In PRES cases with malignancy (36), ICU care is necessary. These patients require aggressive supportive clinical intervention (12), such as mechanical ventilation, transfusion of blood products for the reversal of coagulopathy, steroids for autoimmune disorders, intracranial pressure monitoring, cerebrospinal fluid drainage, and craniectomy.

Prognosis

It was reported that the prognosis in most PRES cases is reversible and favorable (12,24,35,44,45). However, the term ‘reversible’ is not always appropriate, because cases of irreversible PRES have also been reported (37,46). Recurrent episodes are seen when patients have risk factors, such as sickle cell crisis, autoimmune conditions, hypertensive crisis, renal failure, and multiorgan failure (25,35,47).
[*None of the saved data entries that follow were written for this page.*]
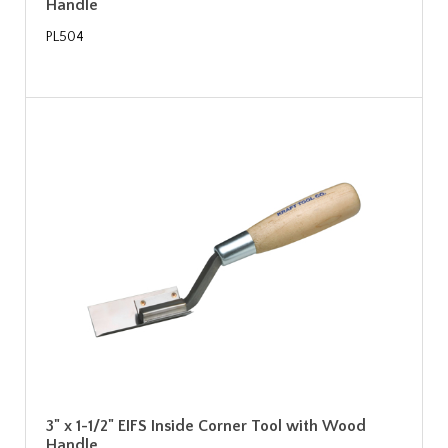
Handle
PL504
3" x 1-1/2" EIFS Inside Corner Tool with Wood
Handle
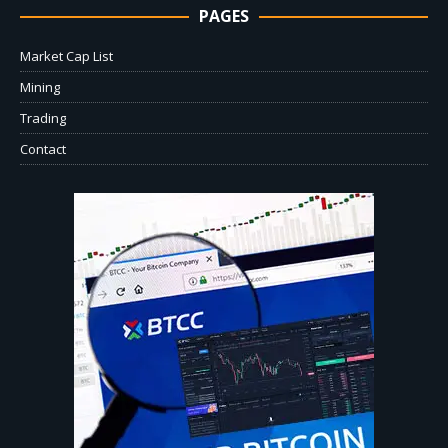
PAGES
Market Cap List
Mining
Trading
Contact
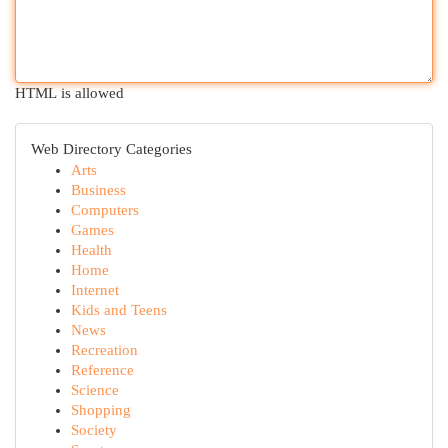
HTML is allowed
Web Directory Categories
Arts
Business
Computers
Games
Health
Home
Internet
Kids and Teens
News
Recreation
Reference
Science
Shopping
Society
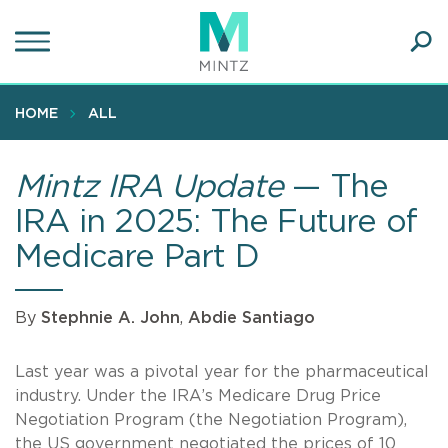
Skip
to
main
Ope
content
SEA
Sear
HOME
ALL
Mintz IRA Update
— The
IRA in 2025: The Future of
Medicare Part D
By
Stephnie A. John
,
Abdie Santiago
Last year was a pivotal year for the pharmaceutical
industry. Under the IRA’s Medicare Drug Price
Negotiation Program (the Negotiation Program),
the US government negotiated the prices of 10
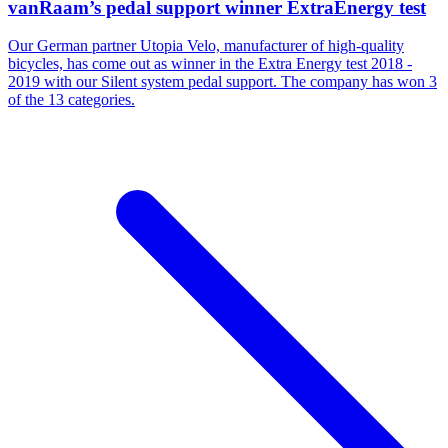
vanRaam’s pedal support winner ExtraEnergy test
Our German partner Utopia Velo, manufacturer of high-quality
bicycles, has come out as winner in the Extra Energy test 2018 -
2019 with our Silent system pedal support. The company has won 3
of the 13 categories.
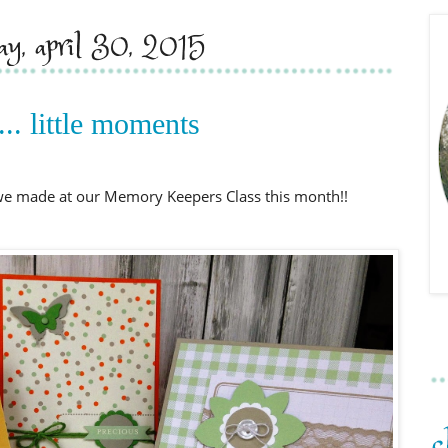
day, april 30, 2015
... little moments
 we made at our Memory Keepers Class this month!!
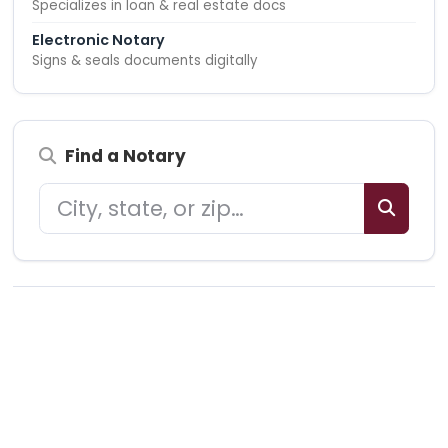
Specializes in loan & real estate docs
Electronic Notary
Signs & seals documents digitally
Find a Notary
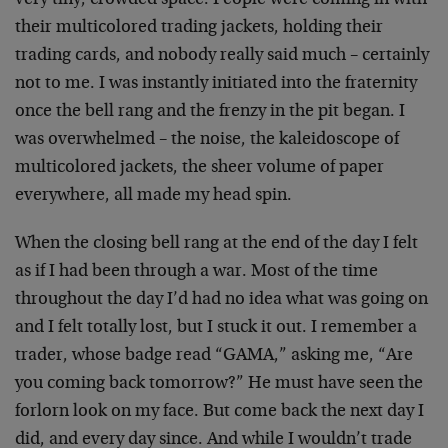
very tiny, crowded space. People were coming in with
their multicolored trading jackets, holding their
trading cards, and nobody really said much – certainly
not to me. I was instantly initiated into the fraternity
once the bell rang and the frenzy in the pit began. I
was overwhelmed – the noise, the kaleidoscope of
multicolored jackets, the sheer volume of paper
everywhere, all made my head spin.
When the closing bell rang at the end of the day I felt
as if I had been through a war. Most of the time
throughout the day I’d had no idea what was going on
and I felt totally lost, but I stuck it out. I remember a
trader, whose badge read “GAMA,” asking me, “Are
you coming back tomorrow?” He must have seen the
forlorn look on my face. But come back the next day I
did, and every day since. And while I wouldn’t trade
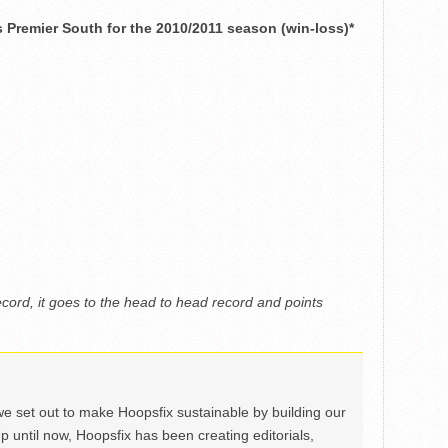
Premier South for the 2010/2011 season (win-loss)*
ecord, it goes to the head to head record and points
we set out to make Hoopsfix sustainable by building our
Up until now, Hoopsfix has been creating editorials,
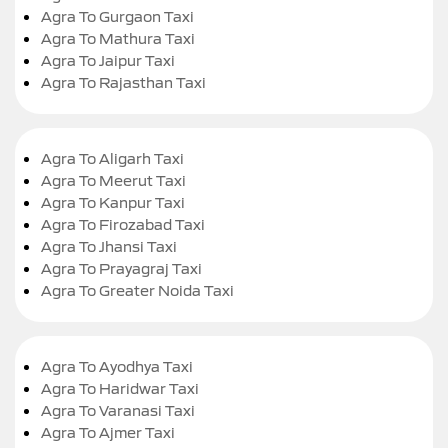
Agra To Gurgaon Taxi
Agra To Mathura Taxi
Agra To Jaipur Taxi
Agra To Rajasthan Taxi
Agra To Aligarh Taxi
Agra To Meerut Taxi
Agra To Kanpur Taxi
Agra To Firozabad Taxi
Agra To Jhansi Taxi
Agra To Prayagraj Taxi
Agra To Greater Noida Taxi
Agra To Ayodhya Taxi
Agra To Haridwar Taxi
Agra To Varanasi Taxi
Agra To Ajmer Taxi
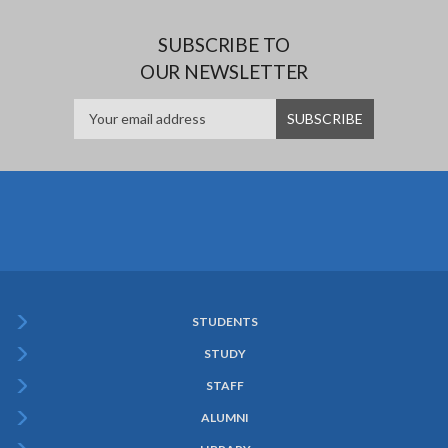
SUBSCRIBE TO
OUR NEWSLETTER
STUDENTS
Subfooter
STUDY
Menu
STAFF
ALUMNI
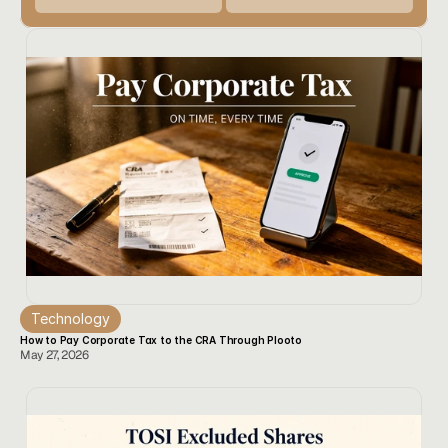
Technology
How to Pay Corporate Tax to the CRA Through Plooto
May 27, 2026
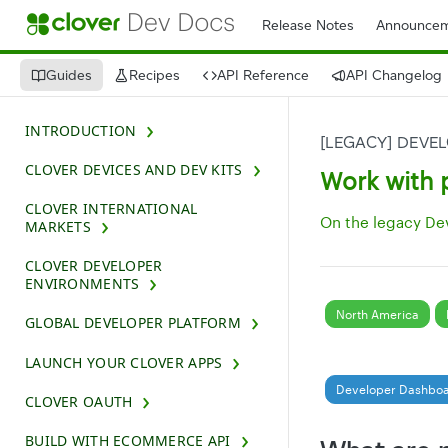
Release Notes
Announcem
Guides
Recipes
API Reference
API Changelog
INTRODUCTION
[LEGACY] DEVE
CLOVER DEVICES AND DEV KITS
Work with 
CLOVER INTERNATIONAL
On the legacy De
MARKETS
CLOVER DEVELOPER
ENVIRONMENTS
North America
GLOBAL DEVELOPER PLATFORM
LAUNCH YOUR CLOVER APPS
Developer Dashbo
CLOVER OAUTH
BUILD WITH ECOMMERCE API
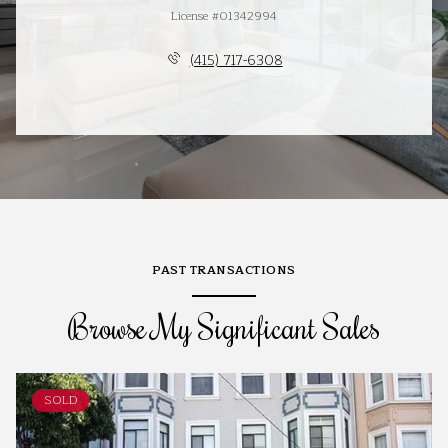
License #01342994
(415) 717-6308
PAST TRANSACTIONS
Browse My Significant Sales
SOLD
Legriel et al. (45) evaluated 70 cases of severe PRES, and reported that 11 patients (16%) died, 26 (37%) had marked functional impairments, and 33 (56%) had a good recovery. Patients with PRES and coexisting intracranial hemorrhage or cytotoxic edema have a worse prognosis (24,44). Poor prognostic factors include autoimmune disease, infection, moderate or severe edema, mental alteration, altered coagulation, CRP elevation, high serum creatinine, uric acid, and LDH levels, and highest glycemia on day 1 (24). Meanwhile, preeclampsia or eclampsia are not related to a poor prognosis; rather, they are associated with a better outcome (24).

Recent Findings

Recent studies have suggested that arginine vasopressin hypersecretion leads to PRES. The arginine vasopressin receptor V1a is activated, resulting in cerebral vasoconstriction that induces endothelial dysfunction and cerebral ischemia (48). In addition, advances in imaging techniques, such as magnetic resonance spectroscopy or positron emission tomography, enable neuroimaging examinations to add more information (49). Other techniques, such as susceptibility-weighted imaging, improve the detection of hemorrhage, which is a predisposing factor for the prognosis. CT or MRI perfusion, as well as single-photon emission CT, are more useful to understand the cause of PRES. Marrone et al. (50) reported that restricted diffusion-weighted imaging is associated with high mortality in PRES patients.

Fang et al. (51) hypothesized that PRES in preeclampsia/eclampsia cases has a strong connection with hypomagnesemia. This hypothesis provides a logical background for why magnesium sulfate should be supplied for patients with (pre)eclampsia-related PRES.

Future Perspectives

PRES is a rare condition that is usually reversible, but which can result in persistent neurological deficits or death. The most problematic point when encountering PRES is that no diagnostic criteria or algorithms have been officially established. Use of the PEWS system or neuroimaging techniques can be helpful for the diagnosis of PRES. The contradictions in the etiology should be resolved, as a better understanding of the etiology may lead to more effective treatment. The next steps should be the establishment of validated diagnostic criteria for PRES, and the establishment of a case registration system that includes detailed clinical information and neuroimaging findings, with a view to achieving a good prognosis.

Conclusion

Although the etiology and pathology concerning the development of PRES remain uncertain, patients with PRES usually have a good prognosis. Early detection and interventions, such as treatment of hypertension or withdrawal of cytotoxic drugs are the key to achieving a favorable clinical outcome. Because there are no diagnostic criteria, frequent neuroimaging examinations combined with careful monitoring to distinguish PRES from other differential diagnoses can provide clues for the diagnosis.

The authors state that they have no Conflict of Interest (COI).